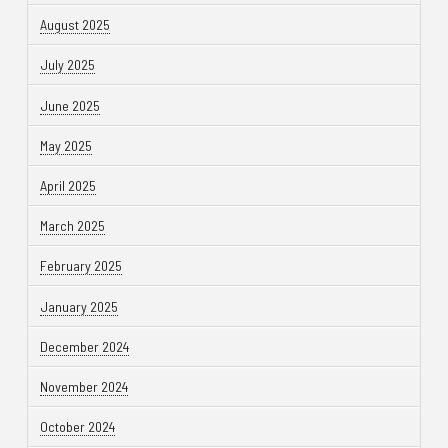
August 2025
July 2025
June 2025
May 2025
April 2025
March 2025
February 2025
January 2025
December 2024
November 2024
October 2024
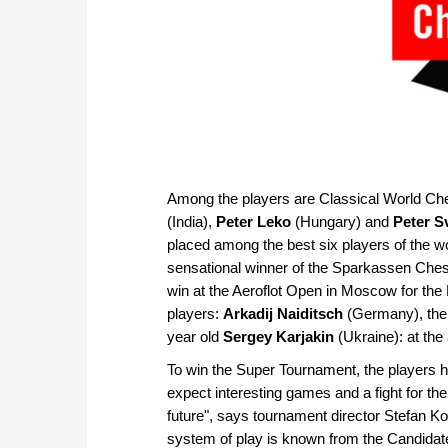
Among the players are Classical World 
(India),
Peter Leko
(Hungary) and
Peter S
placed among the best six players of the wor
sensational winner of the Sparkassen Che
win at the Aeroflot Open in Moscow for the
players:
Arkadij Naiditsch
(Germany), the 
year old
Sergey Karjakin
(Ukraine): at th
To win the Super Tournament, the players h
expect interesting games and a fight for the
future", says tournament director Stefan Ko
system of play is known from the Candidat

_WHAT TO PRODUCE_
Give again, exactly, every line from the one holding "Among the players are Classical World" to the last line of the data.

_TASK OUTPUT_
Among the players are Classical World 
(India),
Peter Leko
(Hungary) and
Peter S
placed among the best six players of the wor
sensational winner of the Sparkassen Che
win at the Aeroflot Open in Moscow for the
players:
Arkadij Naiditsch
(Germany), the 
year old
Sergey Karjakin
(Ukraine): at th
To win the Super Tournament, the players h
expect interesting games and a fight for the
future", says tournament director Stefan Ko
system of play is known from the Candidat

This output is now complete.